Proposer une telle personnalité à ce stade de la procédure c’est le condamner à
ne plus figurer dans la composition finale de la première Cour
Constitutionnelle Tunisienne. Non seulement il ne pourra jamais avoir cette
majorité de 2/3, mais aussi c’est le priver d’être nommé directement par le
Président de la République.
En outre, le
Président de la République nommera en dernière étape les 4 membres restants
après l’ARP et le CSM. Le choix n’est pas aléatoire. Car au vu de ce que les
élections au sein de l’ARP et le CSM donneront, le Président de la République
choisira.
En conclusion,
Non seulement la mise en place de cette Cour risque de s’éterniser, mais aussi
cette Cour s’apparentera à un échiquier plutôt qu’à une Cour Constitutionnelle.
Et Pour
Rappel, la loi organique n° 50 du 3 décembre 2015 relative à la Cour
Constitutionnelle, a prévu la procédure
de la mise en place de la Cour, a été discutée et votée par l’ARP.
3)
Une Cartographie partisane au sein de l’ARP de plus en plus
instable ?
L’ARP a été et
sera toujours victime du cadre partisan qui domine son enceinte.
Le parti
« Nida Tounes » qui a gagné les élections législatives de 2014 et
ayant formé le 1er groupe parlementaire de 86 élus (devant le parti
Nahdha, 2ème parti aux élections, et avec un groupe initial de 69
députés) s’est vu progressivement perdre des élus pour voir son groupe devenir
le 2ème groupe avec 58 députés.
Les départs de
ce groupe peuvent continuer dans les prochains jours au vu du tollé de
réactions des partisans du parti suite à un communiqué conjoint signé par les 2
groupes Nida et Nahdha.
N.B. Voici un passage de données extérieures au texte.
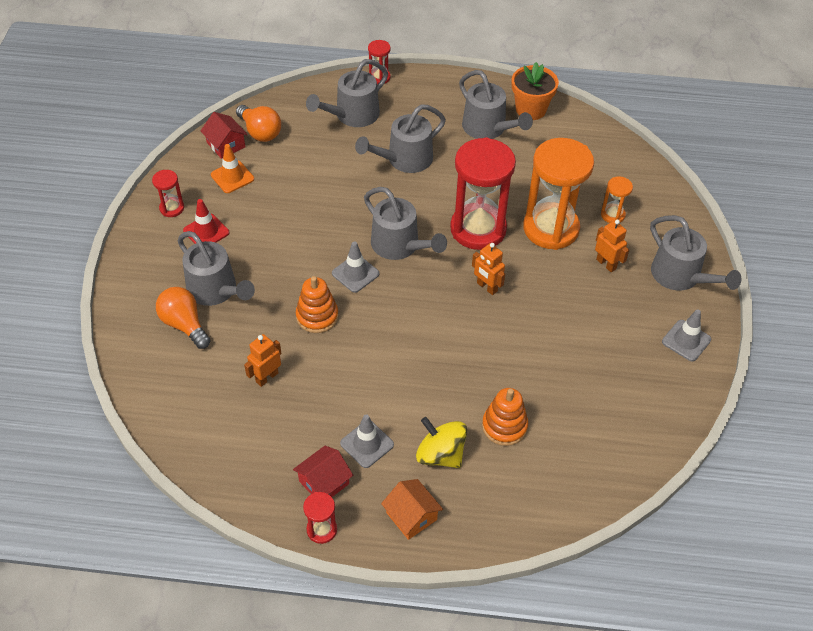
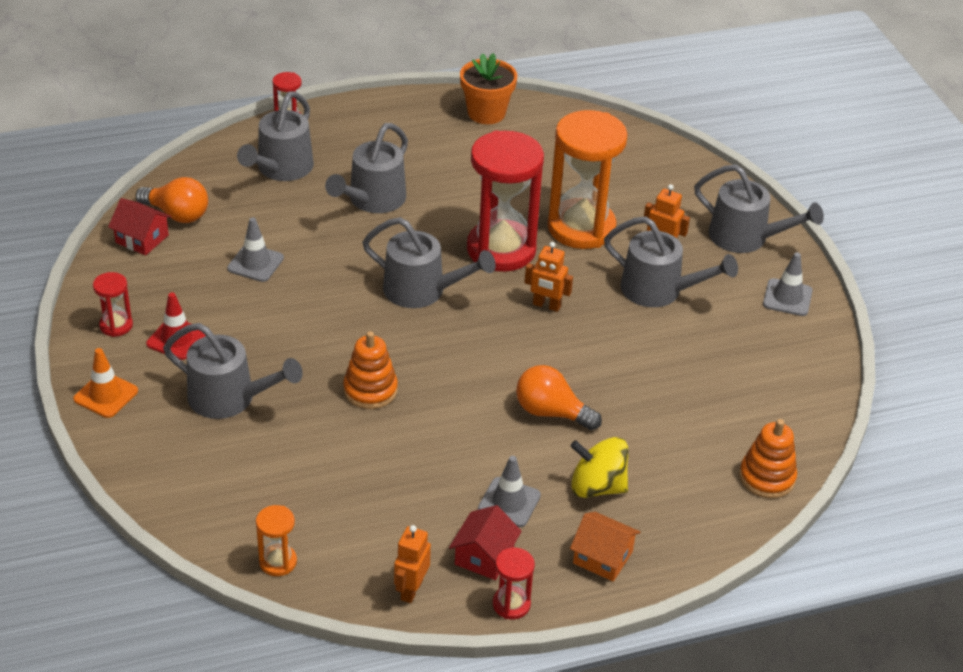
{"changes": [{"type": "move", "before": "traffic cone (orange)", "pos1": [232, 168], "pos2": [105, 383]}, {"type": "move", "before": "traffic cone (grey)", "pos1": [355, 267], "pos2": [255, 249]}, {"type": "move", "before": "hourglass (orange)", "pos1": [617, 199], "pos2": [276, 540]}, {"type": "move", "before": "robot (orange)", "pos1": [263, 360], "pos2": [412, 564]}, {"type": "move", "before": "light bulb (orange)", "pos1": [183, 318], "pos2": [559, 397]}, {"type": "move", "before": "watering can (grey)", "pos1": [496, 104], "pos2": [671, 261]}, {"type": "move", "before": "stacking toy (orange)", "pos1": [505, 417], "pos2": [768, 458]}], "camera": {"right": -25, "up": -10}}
La dernière crise peut entrainer 2 effets qui ne seront
pas sans conséquences directes sur le fonctionnement de l’ARP :
-
Si d’autres élus quitteront
le groupe Nida, la majorité existante deviendra encore plus fragile et le salut
dépendra du groupe Afek et, éventuellement, du nouveau groupe « Watania ».
-
Même si aucun départ ne
sera enregistré, le groupe Nida Tounes risque de voir son homogénéité altéré et
la discipline du vote ne sera plus observé ce qui donnera lieu à une majorité
d’apparence n’excluant pas des votes surprises pour l’actuel gouvernement Y
Chahed.
-
Un scénario peu probable
aux yeux des uns reste quand même possible à moyen terme et consistant à voir
émerger un groupe inédit réunissant les groupes Horra, Afek, ULP et Watania en plus
des élus qui ont quitté le groupe Nida ou le vont quitter. Ce groupe, s’il se
formera, c’est une autre ARP qu’on verra.
Quelque soit
le scénario envisagé, les structures de l’ARP (Bureau et Commissions) lors de
la future session parlementaire ne seront pas identiques à celles de l’actuelle
session par l’effet de répartition des sièges par le jeu de cette règle de la
représentativité proportionnelle.
A Structures
différentes, approche différentes. Car chaque nouveau président d’une
commission ou chaque nouveau bureau d’une commission voudra imposer son
empreinte sur le travail effectué. La continuité du travail d’examen des
projets de lois en cours sera éventuellement altérée ce qui ne manquera pas
d’affecter encore l’efficacité du fonctionnement de l’ARP.
Ainsi, le
gouvernement doit certainement compter sur la majorité actuelle pour faire le
plein durant cette session qui devra normalement prendre fin courant le mois de
juillet à moins d’une session extraordinaire. Et il a intérêt car non seulement
la session 2017/2018 pourra voir venir de « nouveaux chefs », il faut
aussi comprendre qu’en 2018, le champ de vision des uns et des autres sera
cloisonné vers une seule direction : 2019.
La pathologie
actuelle reste néanmoins bénigne. Mais continuer à produire avec sans la
traiter, le produit pourra être porteur de pathologie maligne et ça sera trop
tard.
Le premier
traitement, le plus urgent, c’est ce règlement intérieur qu’il faut lui faire
subir une chirurgie lourde.
Malheureusement,
et au vu du projet de son amendement, l’espoir de voir corriger les erreurs
devient minime voir même inexistant.
Veut-on sauver
cette ARP ou la Tuer ? je crains le pire : la faire Souffrir.